Over the past two months, I see that religion is playing a significant role in politics, both domestically and internationally. The UK and Ireland archbishops’ warning of the government’s Internal Market Bill, ongoing confrontation between Turkish President Recep Tayyip Erdogan and the French President Emmanuel Macron over Islam and Secularism, and the Catholic Church’s success in tightening the abortion laws in Poland are good examples of the intersection of religion and politics. In the case of the UK, we see illegitimate religious actors interfering in political processes, while in the other two examples we note that Erdogan and Kaczynski using their association with religious institutions for their political agendas.
The person on the street knows that in democracies, we elect our representatives to represent our interests and make decisions on our behalf on numerous policy areas at different levels of government. There are also mechanisms through which the public can keep the politicians to account. To put it in simple terms, when and if the electorate is not happy with the politicians’ policy choices, in the next elections, they vote them out. However, not alone the person on the street, but also the person with a certain level of education, do not have an idea about how much religious institutions and actors are involved both in our everyday life choices (private/public). Beyond that, the relationship between the religious institutions/actors and the elected politicians is not always transparent. The interests of the public in this interaction is the one that raises alarm bells.
Following are the questions that have been occupying my mind:
- Why are religious actors, symbols and expectations are popping up time and again in politics?
- How and why religious actors are given platforms to express their views on the day of the business?
- How can you explain the intersection between religion and politics?
- What is the public’s place in this interaction?
- Is religious politics an outcome of rational calculations of both politician and religious actors?
I do not have answers for all the above listed questions. Instead I have some observations which may address some of those questions.
Internal Market Bill
On 19th October, the five primates of the UK and Ireland have written a joint letter in Financial Times, setting out their grave concerns about the UK’s Internal Market Bill. They said: ‘the UK government is not only preparing to break the protocol but also to breach a fundamental tenet of the agreement: namely by limiting the incorporation of the European Convention on Human Rights in Northern Ireland law.’ Additionally, they implicitly implored their fellow peers in the House of Lords to take responsibility and stop the democratically elected government in passing the Internal Market Bill by saying: “We wish to highlight the grave responsibility of peers… as they debate the UK Internal Market Bill’.

(Text data extracted from the pages)
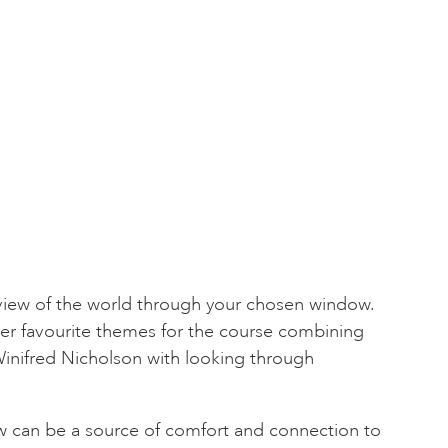
 view of the world through your chosen window.
her favourite themes for the course combining
Winifred Nicholson with looking through
 can be a source of comfort and connection to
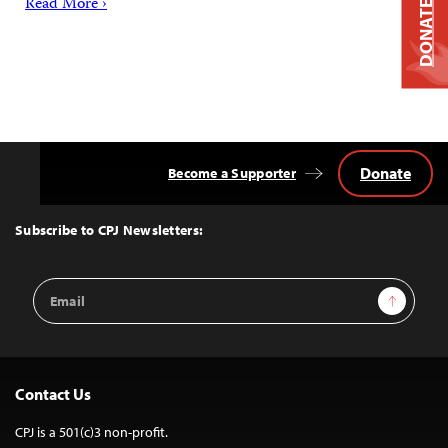
Read More ›
DONATE
Donate
Become a Supporter
Back
to
Top
Subscribe to CPJ Newsletters:
Email
Sign Up
Address
Contact Us
CPJ is a 501(c)3 non-profit.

=== Task list ===
1: How would you render this sentence from the essay on religion and politics in Spanish: "There are also mechanisms through which the public can keep the politicians to account."
2: According to the essay on religion and politics, in which newspaper did the five primates of the UK and Ireland publish their joint letter about the Internal Market Bill?
3: Carry on writing the essay on religion and politics from the point where it stops.

=== Results by task ===
1: También existen mecanismos mediante los cuales el público puede pedir cuentas a los políticos.

2: The Financial Times.

3:
I like to make a couple of points in relation to the above. First, the UK government’s Internal Market Bill can be criticised on many grounds, and the legitimate institutions and actors, such as the opposition political parties have expressed their position on this bill. At the same time, the European Commission has already started a formal infringement process against the United Kingdom. Whereas the UK and Ireland archbishops’ interference in the democratic process do raise questions about the role of religious institutions and actors’ role in the UK political system and the impact they may have on the political processes.
Second, I know from my observations that the UK archbishops, if not regularly, occasionally do express their views on the political processes, which means there is a culture of religious actors interfering with the political processes in the UK. Whether they succeed in affecting the outcomes of the political processes, and whether seen as a problem in UK politics, I am not sure.
Third, how an illegitimate and unelected body like the Archbishops of the UK and Ireland can openly ask another unelected House of the Westminster Parliament to interfere and block the passage of a bill. It is this level of interference which makes me ask: whose interest the Archbishops of the UK and Ireland do represent, what kind of relationship Archbishops have with the House of Lords, and is there any mechanism to keep to account.
Islam versus Secularism
The tension between Turkish President Recep Tayyip Erdogan and the French President Emmanuel Macron began to intensify, and to this day it is still escalating when in early October Macron said: “Islam is a religion which is experiencing a crisis today,” and announced stricter oversight of schooling and better control over foreign funding of mosques. Macron’s statement was an open provocation beyond disrespect for Erdogan, who responded: “Who are you to talk about the structuring of Islam?” What made the relationship between Macron and Erdogan worst was the tragic murder of Samuel Paty, a French history teacher, for showing cartoons of the Prophet Muhammad to his students. Upon this, Macron said that “We will not give up caricatures and drawings, even if others back away”.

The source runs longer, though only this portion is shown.